When enquiring about adaptors or hose ends with metric thread, we here at Gerrard Hydraulics will always ask if the thread is metric heavy, metric light or screwing into a port or manifold. The latter will be discussed later but first, we’ll take a look at what metric heavy and light are all about.

steam valve

Metric hydraulic fittings come in a range of standardized thread sizes. These thread sizes are usually available in both a heavy and light series. The heavy series is for a smaller tube OD with a thicker wall. The light series for the same thread size will have a slightly larger tube OD, usually by 1 to 3mm, and a thinner wall thickness compared to the heavy series.


For example, a male adaptor with thread OD 22mm x 1.5mm pitch can be a metric heavy or metric light adaptor. The heavy version will be suitable for a tube with a 14mm OD while the light version will be for 15mm tube OD.


The below images taken from the Ryco 2013 Product Technical Manual—Hydraulics illustrates the above example.



The tube on the right will sit inside the adaptor on the left. The olive on the tube will seat against the 12° cone of the adaptor and the nut will screw onto the male thread pulling up tight and creating the seal. So if the tube OD on the right is 14mm then the adaptor on the left will be the heavy series M22x1.5mm. If the tube OD on the right is actually 15mm the required adaptor on the left needs to be the light series equivalent.

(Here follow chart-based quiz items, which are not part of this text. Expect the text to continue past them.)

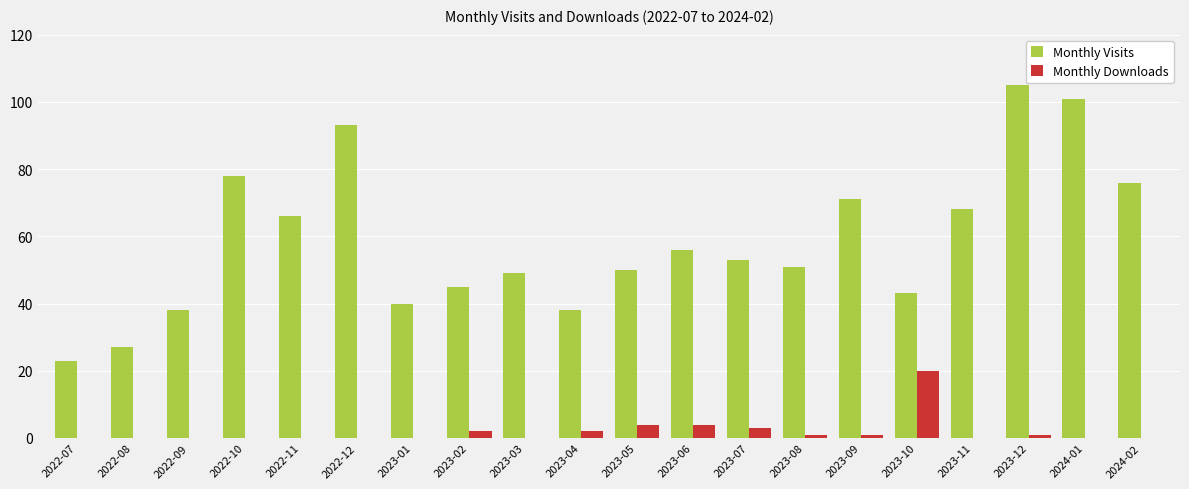

The Monthly Downloads series shows 20 at 2023-10. True or false?

True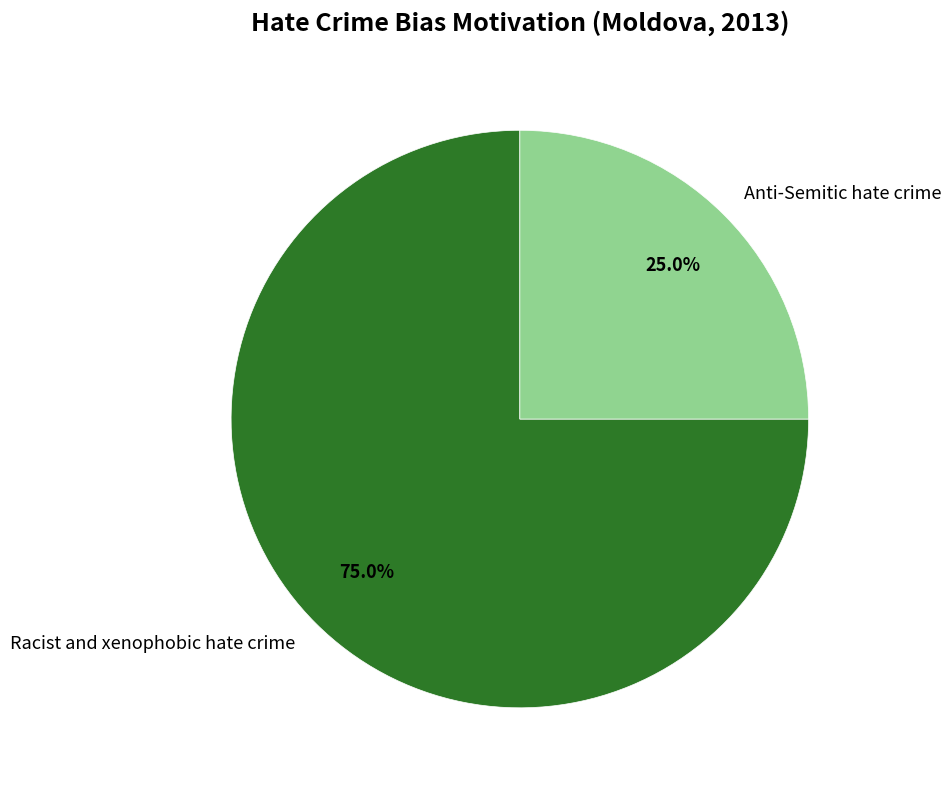

What is the total percentage of Racist and xenophobic hate crime and Anti-Semitic hate crime?

100.0%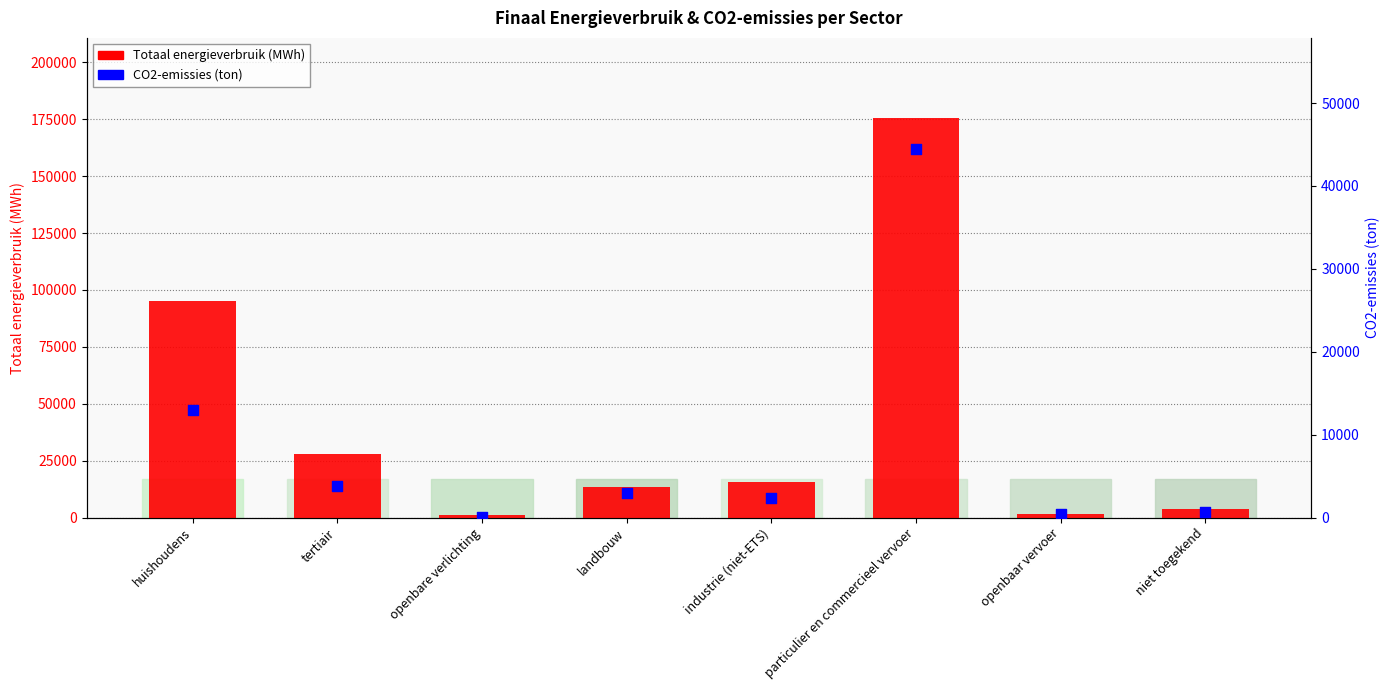

What is the total value across all series at openbaar vervoer?

1803.8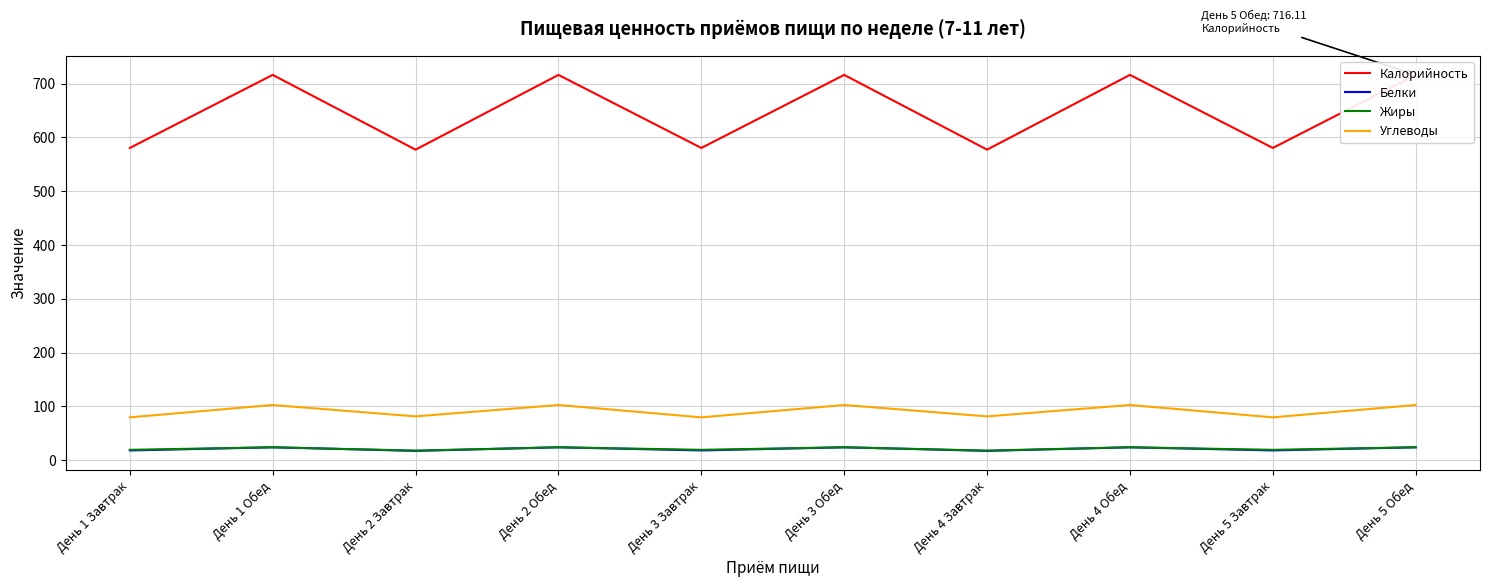

The Белки series shows 24.1 at День 5 Обед. True or false?

True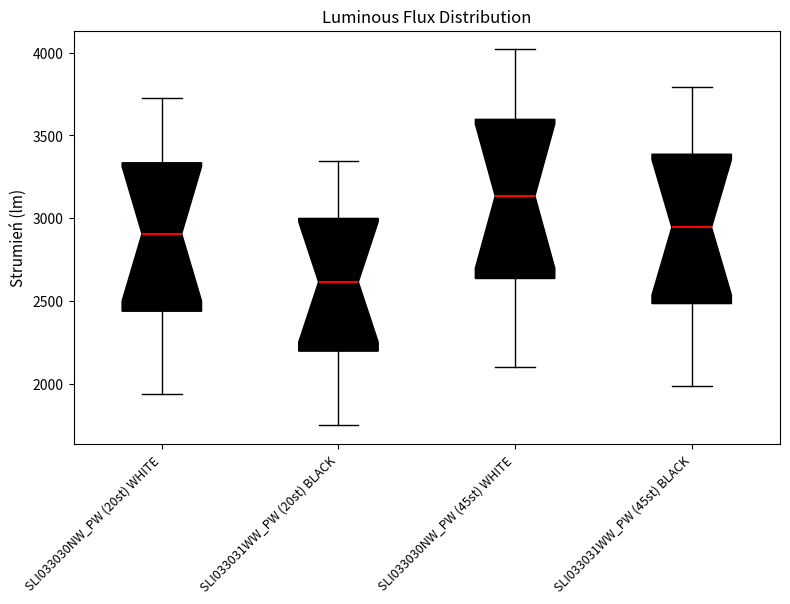

Where does the upper whisker of the box for SLI033030NW_PW (20st) WHITE end on the y-axis? The values are not printed on the chart, so give them approximately, as read against the axis.

3750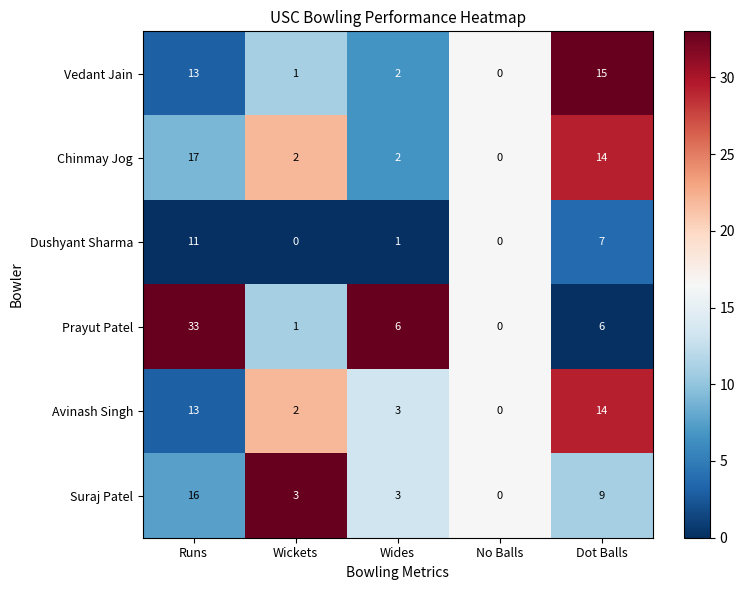

Reading left to right, what are all the values shown in this chart?

Vedant Jain: Runs=13	Wickets=1	Wides=2	No Balls=0	Dot Balls=15
Chinmay Jog: Runs=17	Wickets=2	Wides=2	No Balls=0	Dot Balls=14
Dushyant Sharma: Runs=11	Wickets=0	Wides=1	No Balls=0	Dot Balls=7
Prayut Patel: Runs=33	Wickets=1	Wides=6	No Balls=0	Dot Balls=6
Avinash Singh: Runs=13	Wickets=2	Wides=3	No Balls=0	Dot Balls=14
Suraj Patel: Runs=16	Wickets=3	Wides=3	No Balls=0	Dot Balls=9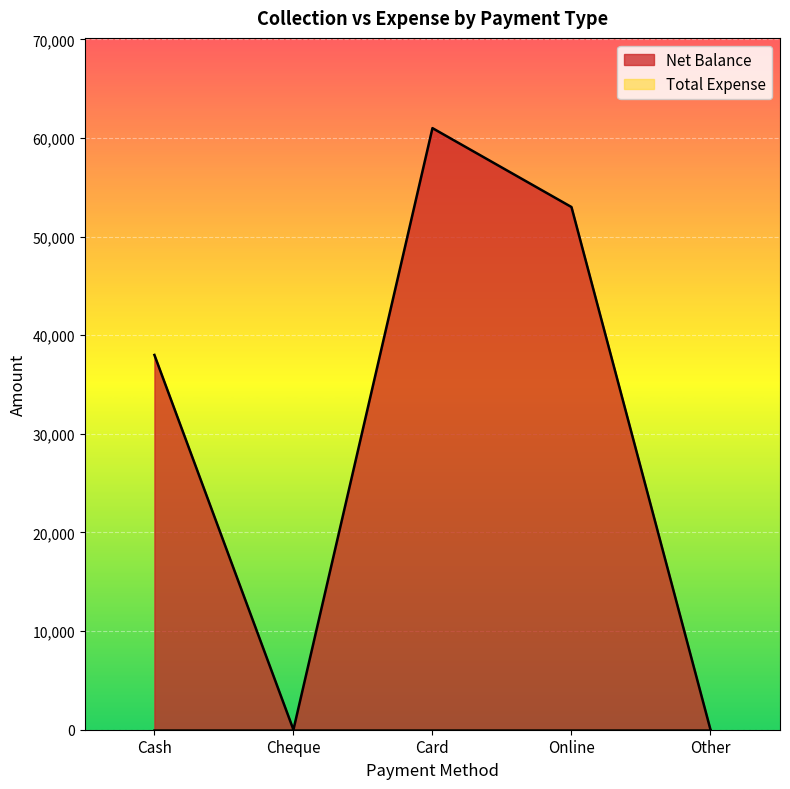

What is the difference between the maximum and minimum values?

61000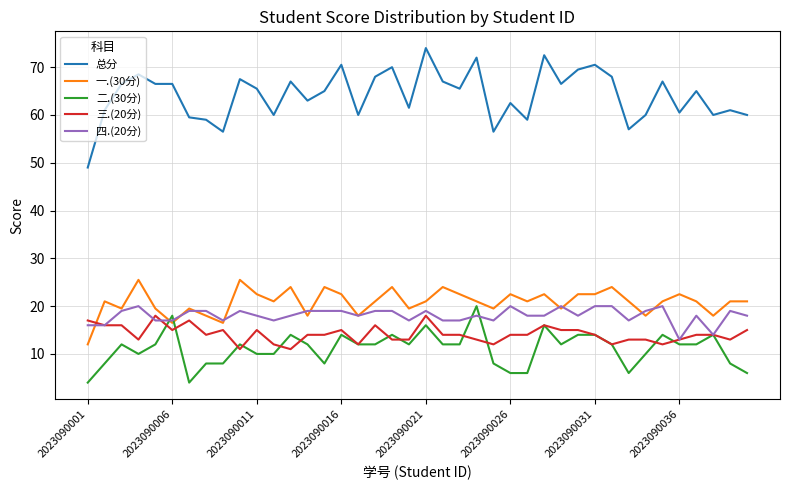

Which series has the widest spread of values?

总分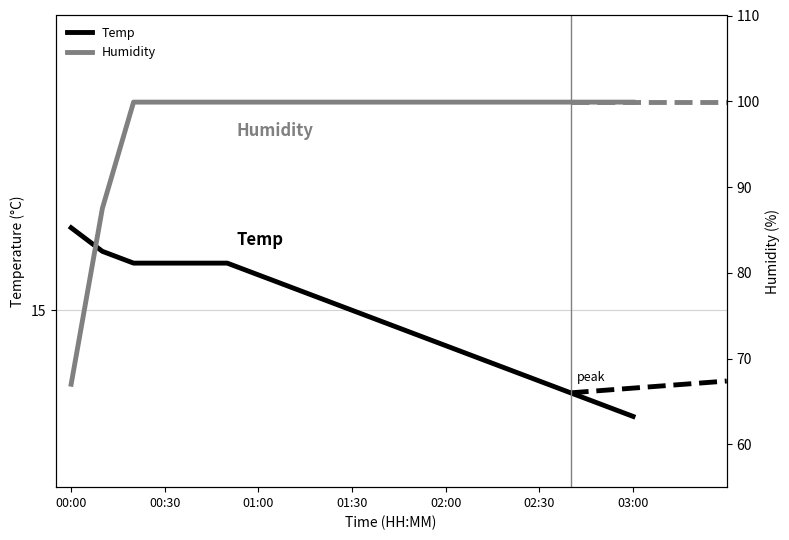

Which label corresponds to the largest value in the chart?

01:00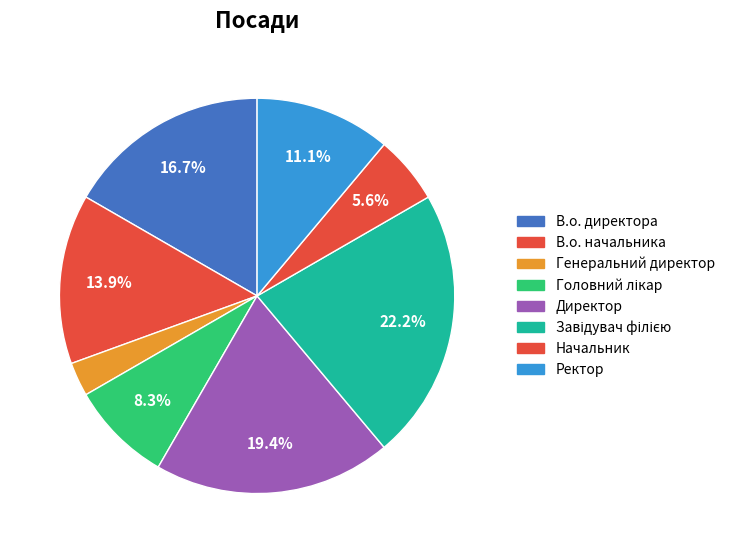

What is the total percentage of В.о. начальника and Завідувач філією?

36.1%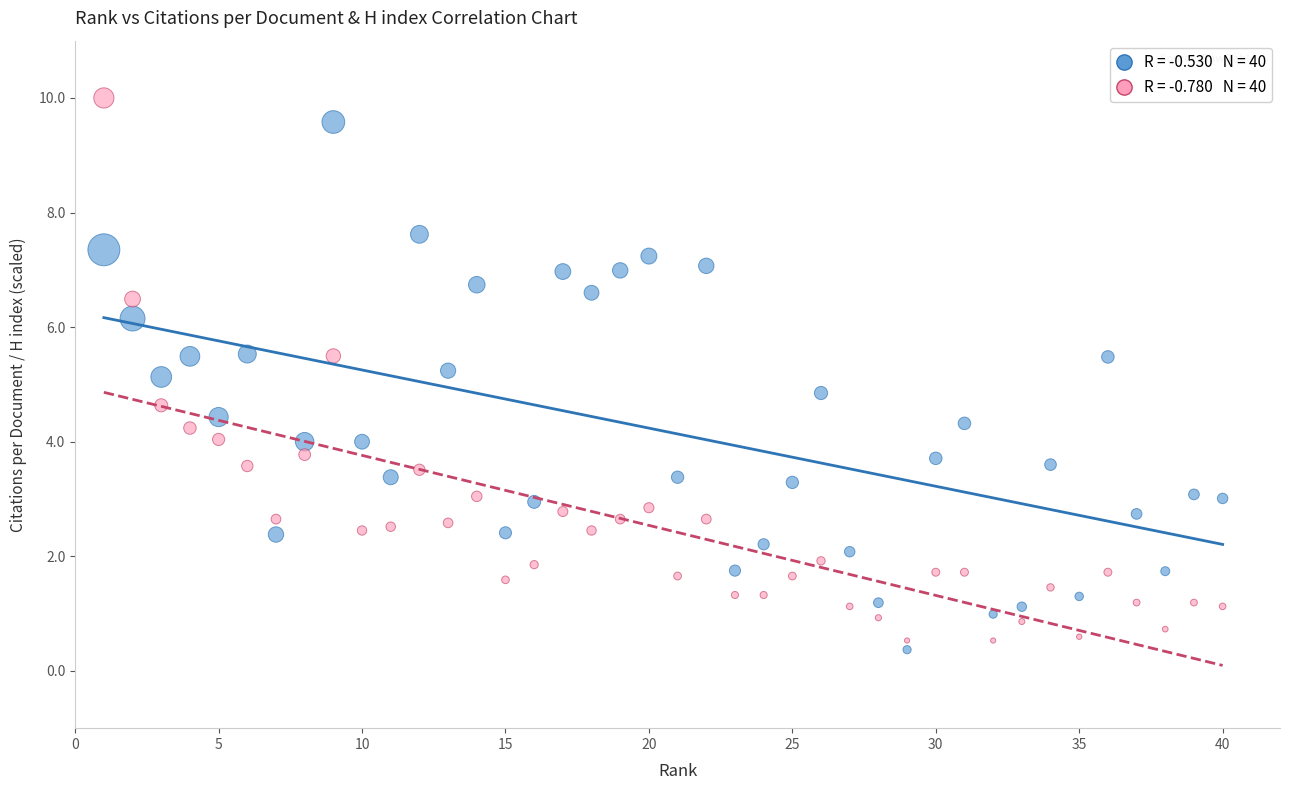

Across all data points, what is the range of X values (max minus min)?

39.0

The heavy and light series aren’t interchangeable. All the components need to be the correct sizes in order for a leak light seal to exist. Therefore, a 14mm tube will not sit flush inside an M22x1.5mm metric light adaptor. There would be a 1mm gap and oil will leak as a result.


The above concept carries over from hydraulic metric tube to female hose ends and adapters.


In the above image (taken from the 2013 Ryco Product Technical Manual-Hydraulics) we have on the right two versions of metric female adaptors. The top shows a metal seat seal style and the bottom the o ring sealing technique.


The top adaptor’s seat indicated by D1 will sit against the internal cone of the male adaptor on the left.


The bottom adaptor which seals via an o ring part way up its seat should be viewed in the following way: The o ring will create the seal so imagine that as the olive on a tube. The end of the cone shown by D2 can be imagined as the end of the tube and will sit past the internal cone of the male adaptor. D2 dimension will generally be 0.2 to 0.3mm larger than the tube OD that will allow the o ring to be compressed against the male adaptors seat creating a tight seal.


Knowing where to measure the male and female adaptors, then matching up these findings with the following chart taken from the 2013 Ryco Product Technical Manual-Hydraulics will go along way in helping you to determine if you require a metric heavy or light series adaptor.



When Heavy or Light is not required


If the adaptor is going to be screwed into a port then the tube OD will be irrelevant. This is because the adapter will need to seal via an o ring or bonded washer against the hex nut and the spotface of the port.


In the case of an o ring seal, the adaptor will be much like a UNO adaptor except of course the thread will be metric. The port will have an indent for the o ring to compress into as the hex nut of the adaptor is tightened down onto the face of the port.



Purpose made metric o ring adaptors aren’t very common and the easiest workaround instead of trying to source such an adaptor is to remove the chamfer from a metric adaptor designed for a bonded washer. These adapters have a chamfer against the hex nut face, which will help compress the o ring down onto the spot face.



In the below diagram is the bonded washer style. The o ring will compress between the hex nut and the spotface of the port creating a seal. The o ring is held in place by the metal retaining ring. Bonded washers are a moulded one-piece design but an individual o ring and retainer ring can also be used.